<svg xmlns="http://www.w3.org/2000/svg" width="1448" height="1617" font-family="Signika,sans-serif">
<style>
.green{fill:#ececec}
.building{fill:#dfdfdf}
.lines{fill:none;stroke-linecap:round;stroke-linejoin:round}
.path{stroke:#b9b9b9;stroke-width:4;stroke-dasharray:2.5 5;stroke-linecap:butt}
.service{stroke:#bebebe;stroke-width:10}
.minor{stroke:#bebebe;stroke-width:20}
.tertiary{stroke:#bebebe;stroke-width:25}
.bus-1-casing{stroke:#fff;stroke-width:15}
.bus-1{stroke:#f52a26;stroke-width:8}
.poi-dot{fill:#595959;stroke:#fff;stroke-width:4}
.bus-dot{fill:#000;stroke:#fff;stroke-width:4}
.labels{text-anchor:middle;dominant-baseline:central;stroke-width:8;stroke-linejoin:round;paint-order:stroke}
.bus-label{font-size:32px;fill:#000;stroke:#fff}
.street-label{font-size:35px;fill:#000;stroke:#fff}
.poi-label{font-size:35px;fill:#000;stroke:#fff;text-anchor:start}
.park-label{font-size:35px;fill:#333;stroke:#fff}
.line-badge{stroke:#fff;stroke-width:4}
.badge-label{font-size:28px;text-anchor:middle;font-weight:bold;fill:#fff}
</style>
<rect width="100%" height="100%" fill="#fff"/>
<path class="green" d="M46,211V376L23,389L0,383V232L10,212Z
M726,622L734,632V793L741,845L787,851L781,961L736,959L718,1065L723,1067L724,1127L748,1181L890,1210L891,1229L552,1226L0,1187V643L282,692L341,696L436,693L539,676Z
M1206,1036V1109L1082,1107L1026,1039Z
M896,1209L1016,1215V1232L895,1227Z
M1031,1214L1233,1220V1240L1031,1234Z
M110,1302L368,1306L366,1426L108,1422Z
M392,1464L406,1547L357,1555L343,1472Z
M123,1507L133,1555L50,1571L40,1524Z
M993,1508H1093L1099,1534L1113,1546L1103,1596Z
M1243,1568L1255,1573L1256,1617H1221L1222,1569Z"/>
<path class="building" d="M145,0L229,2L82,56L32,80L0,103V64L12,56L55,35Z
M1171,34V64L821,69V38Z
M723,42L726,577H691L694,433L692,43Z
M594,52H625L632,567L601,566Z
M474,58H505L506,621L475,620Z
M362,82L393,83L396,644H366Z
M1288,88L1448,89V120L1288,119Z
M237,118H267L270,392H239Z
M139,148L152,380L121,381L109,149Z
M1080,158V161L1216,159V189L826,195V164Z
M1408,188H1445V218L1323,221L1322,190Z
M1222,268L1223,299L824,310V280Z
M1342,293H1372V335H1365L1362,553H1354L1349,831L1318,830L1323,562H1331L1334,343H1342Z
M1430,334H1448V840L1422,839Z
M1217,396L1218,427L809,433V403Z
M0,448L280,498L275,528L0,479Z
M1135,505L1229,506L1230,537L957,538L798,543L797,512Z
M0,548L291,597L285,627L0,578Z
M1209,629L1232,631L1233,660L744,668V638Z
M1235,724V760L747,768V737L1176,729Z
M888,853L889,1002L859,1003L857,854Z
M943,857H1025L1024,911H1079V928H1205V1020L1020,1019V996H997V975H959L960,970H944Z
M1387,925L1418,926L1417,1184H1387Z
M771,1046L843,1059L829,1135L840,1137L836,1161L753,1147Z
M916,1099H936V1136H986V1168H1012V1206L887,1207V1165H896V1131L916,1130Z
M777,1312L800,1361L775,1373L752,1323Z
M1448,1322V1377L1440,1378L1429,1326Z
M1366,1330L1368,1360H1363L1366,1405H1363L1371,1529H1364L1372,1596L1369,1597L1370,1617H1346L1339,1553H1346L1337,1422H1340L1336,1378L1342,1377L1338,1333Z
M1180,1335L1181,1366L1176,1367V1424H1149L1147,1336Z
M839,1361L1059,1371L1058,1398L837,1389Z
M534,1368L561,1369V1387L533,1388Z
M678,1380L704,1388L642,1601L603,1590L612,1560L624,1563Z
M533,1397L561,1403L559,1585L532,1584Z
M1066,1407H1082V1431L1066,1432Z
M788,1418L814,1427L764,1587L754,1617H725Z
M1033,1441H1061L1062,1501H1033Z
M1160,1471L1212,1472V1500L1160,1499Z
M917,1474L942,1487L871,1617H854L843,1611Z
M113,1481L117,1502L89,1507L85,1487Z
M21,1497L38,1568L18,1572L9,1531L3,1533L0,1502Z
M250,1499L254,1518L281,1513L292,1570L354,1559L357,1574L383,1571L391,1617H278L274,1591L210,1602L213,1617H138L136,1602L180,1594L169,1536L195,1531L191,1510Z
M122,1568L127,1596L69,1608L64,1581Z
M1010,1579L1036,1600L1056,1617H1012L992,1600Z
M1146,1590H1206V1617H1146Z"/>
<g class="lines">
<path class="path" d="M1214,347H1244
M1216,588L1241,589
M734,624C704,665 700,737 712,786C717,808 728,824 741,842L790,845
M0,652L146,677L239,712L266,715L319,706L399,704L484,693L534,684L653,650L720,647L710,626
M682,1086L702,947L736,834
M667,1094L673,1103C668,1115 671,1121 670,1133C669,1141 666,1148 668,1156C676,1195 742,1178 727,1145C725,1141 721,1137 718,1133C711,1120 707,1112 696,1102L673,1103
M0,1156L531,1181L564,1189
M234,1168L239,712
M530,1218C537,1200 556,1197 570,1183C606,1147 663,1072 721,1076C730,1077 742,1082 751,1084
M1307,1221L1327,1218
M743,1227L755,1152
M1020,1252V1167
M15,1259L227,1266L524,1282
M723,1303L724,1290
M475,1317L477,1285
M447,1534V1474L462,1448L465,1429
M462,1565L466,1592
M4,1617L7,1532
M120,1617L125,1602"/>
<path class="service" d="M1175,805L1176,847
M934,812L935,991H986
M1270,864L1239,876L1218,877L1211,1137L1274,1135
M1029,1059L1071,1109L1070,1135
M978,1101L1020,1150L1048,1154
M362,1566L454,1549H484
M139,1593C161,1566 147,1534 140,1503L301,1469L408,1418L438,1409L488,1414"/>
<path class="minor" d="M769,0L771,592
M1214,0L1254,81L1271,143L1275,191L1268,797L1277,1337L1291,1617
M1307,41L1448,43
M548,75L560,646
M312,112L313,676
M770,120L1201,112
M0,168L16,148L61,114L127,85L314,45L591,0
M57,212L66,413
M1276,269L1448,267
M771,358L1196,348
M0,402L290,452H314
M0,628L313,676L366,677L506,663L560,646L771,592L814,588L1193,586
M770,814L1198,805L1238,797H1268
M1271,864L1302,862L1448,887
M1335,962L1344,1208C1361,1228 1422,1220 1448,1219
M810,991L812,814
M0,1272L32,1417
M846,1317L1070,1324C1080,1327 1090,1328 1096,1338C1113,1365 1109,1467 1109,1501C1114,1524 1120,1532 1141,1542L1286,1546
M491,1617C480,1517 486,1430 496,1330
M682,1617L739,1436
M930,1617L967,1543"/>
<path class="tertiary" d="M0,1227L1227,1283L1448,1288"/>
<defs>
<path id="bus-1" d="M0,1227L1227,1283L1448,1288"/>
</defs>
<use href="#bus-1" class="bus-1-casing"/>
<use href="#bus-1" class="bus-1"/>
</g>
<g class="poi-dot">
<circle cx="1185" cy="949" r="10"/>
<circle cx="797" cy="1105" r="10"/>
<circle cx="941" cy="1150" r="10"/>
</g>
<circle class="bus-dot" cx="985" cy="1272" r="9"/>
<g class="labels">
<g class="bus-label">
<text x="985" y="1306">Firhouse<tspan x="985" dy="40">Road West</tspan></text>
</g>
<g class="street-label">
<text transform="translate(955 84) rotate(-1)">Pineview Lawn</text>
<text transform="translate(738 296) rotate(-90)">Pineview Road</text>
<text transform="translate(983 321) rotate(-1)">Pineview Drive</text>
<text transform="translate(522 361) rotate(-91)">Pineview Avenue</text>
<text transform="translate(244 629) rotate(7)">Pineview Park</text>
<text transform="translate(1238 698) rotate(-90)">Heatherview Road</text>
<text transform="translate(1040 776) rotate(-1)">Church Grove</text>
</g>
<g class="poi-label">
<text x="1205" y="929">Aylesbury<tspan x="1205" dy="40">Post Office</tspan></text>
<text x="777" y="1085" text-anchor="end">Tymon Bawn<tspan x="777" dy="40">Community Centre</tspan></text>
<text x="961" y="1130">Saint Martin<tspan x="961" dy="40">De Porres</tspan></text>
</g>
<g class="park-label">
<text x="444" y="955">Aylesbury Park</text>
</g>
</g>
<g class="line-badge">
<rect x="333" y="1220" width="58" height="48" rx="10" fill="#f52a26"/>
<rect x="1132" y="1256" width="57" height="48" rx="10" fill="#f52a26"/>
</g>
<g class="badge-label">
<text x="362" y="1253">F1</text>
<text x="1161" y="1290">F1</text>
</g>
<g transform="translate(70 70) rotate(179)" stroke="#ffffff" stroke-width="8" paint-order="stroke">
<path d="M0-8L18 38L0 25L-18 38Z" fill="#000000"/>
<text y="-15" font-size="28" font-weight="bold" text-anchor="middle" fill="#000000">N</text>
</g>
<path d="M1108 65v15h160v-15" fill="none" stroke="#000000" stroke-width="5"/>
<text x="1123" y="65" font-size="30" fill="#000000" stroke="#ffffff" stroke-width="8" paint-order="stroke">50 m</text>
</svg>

#### [Task brief]
Copy each line from the data that features the string "linecap".

#### [Worked solution]
.lines{fill:none;stroke-linecap:round;stroke-linejoin:round}
.path{stroke:#b9b9b9;stroke-width:4;stroke-dasharray:2.5 5;stroke-linecap:butt}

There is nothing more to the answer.